• Zwei Zahnärzte mit Messer attackiert Täter soll in der Psychiatrie untergebracht werden

Berlin : Zwei Zahnärzte mit Messer attackiert Täter soll in der Psychiatrie untergebracht werden

Kerstin Gehrke

Der junge Mann hatte nur einen Wunsch. Er wollte seinen abgebrochenen Schneidezahn und damit die heftigen Schmerzen so schnell wie möglich loswerden. „Der muss gezogen werden“, sagte er seinem Zahnarzt. Vielleicht störte es ihn, dass der nicht sofort zur Zange griff. Robert F. ging zwar noch in einen Nebenraum, um eine Röntgenaufnahme machen zu lassen. Zur Auswertung des Bildes aber kam sein Arzt nicht mehr. „Ich habe ihn von hinten mit meinem Klappmesser gestochen“, gab der 23-jährige F. gestern vor dem Berliner Landgericht zu.

Robert F. verletzte den 37-jährigen Mediziner im Oberschenkel und im Arm. „Gezielt“, sagte er den Richtern.

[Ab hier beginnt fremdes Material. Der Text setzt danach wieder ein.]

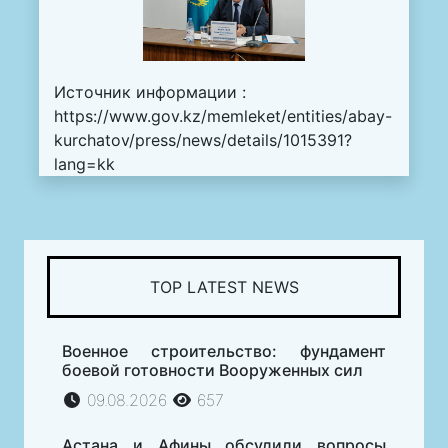
Источник информации :
https://www.gov.kz/memleket/entities/abay-
kurchatov/press/news/details/1015391?
lang=kk
TOP LATEST NEWS
Военное строительство: фундамент
боевой готовности Вооруженных сил
09.08.2026
657
Астана и Афины обсудили вопросы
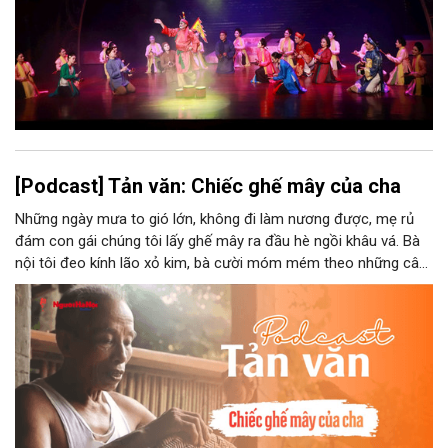
[Podcast] Tản văn: Chiếc ghế mây của cha
Những ngày mưa to gió lớn, không đi làm nương được, mẹ rủ
đám con gái chúng tôi lấy ghế mây ra đầu hè ngồi khâu vá. Bà
nội tôi đeo kính lão xỏ kim, bà cười móm mém theo những câu
chuyện kể tếu táo của đám trẻ chúng tôi. Chiếc ghế mây phát
ra âm thanh kin kít chịu đựng sức nặng cơ thể con người theo
những điệu cười khúc khích.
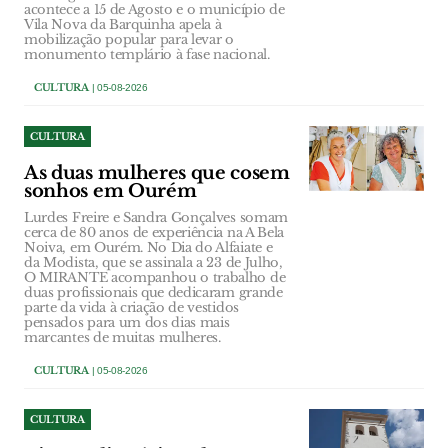
acontece a 15 de Agosto e o município de
Vila Nova da Barquinha apela à
mobilização popular para levar o
monumento templário à fase nacional.
CULTURA
| 05-08-2026
CULTURA
As duas mulheres que cosem
sonhos em Ourém
Lurdes Freire e Sandra Gonçalves somam
cerca de 80 anos de experiência na A Bela
Noiva, em Ourém. No Dia do Alfaiate e
da Modista, que se assinala a 23 de Julho,
O MIRANTE acompanhou o trabalho de
duas profissionais que dedicaram grande
parte da vida à criação de vestidos
pensados para um dos dias mais
marcantes de muitas mulheres.
CULTURA
| 05-08-2026
CULTURA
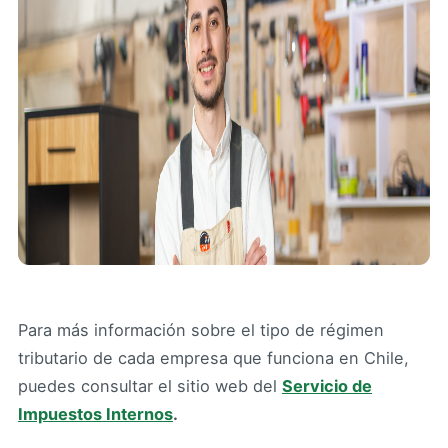
Para más información sobre el tipo de régimen
tributario de cada empresa que funciona en Chile,
puedes consultar el sitio web del
Servicio de
Impuestos Internos
.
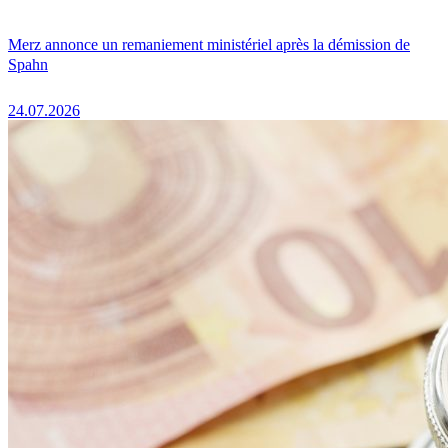
Merz annonce un remaniement ministériel après la démission de
Spahn
24.07.2026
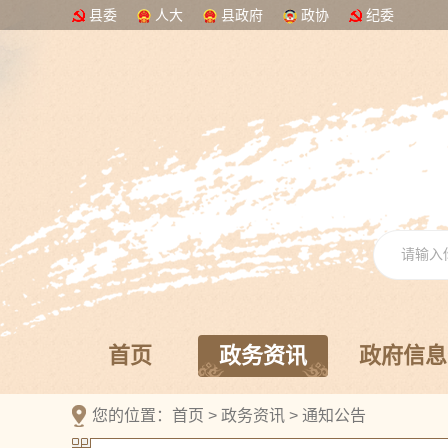
县委
人大
县政府
政协
纪委
首页
政务资讯
政府信息
您的位置：
首页
>
政务资讯
>
通知公告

Dann sei er mit den Worten gegangen: „Jetzt könnt ihr die Polizei rufen.“ Tatsächlich erschienen mehrere Beamte in der Wohnung des gewalttätigen Patienten. Doch F. blieb zunächst ein freier Mann. Bis er knapp fünf Monate später bei einem anderen Zahnarzt als Schmerzpatient erschien. Wieder wurde er in den Behandlungsraum gerufen. Und wieder stach er von hinten zu. Der Arzt erlitt eine schwere Verletzung im linken Oberschenkel, die bis auf den Knochen ging.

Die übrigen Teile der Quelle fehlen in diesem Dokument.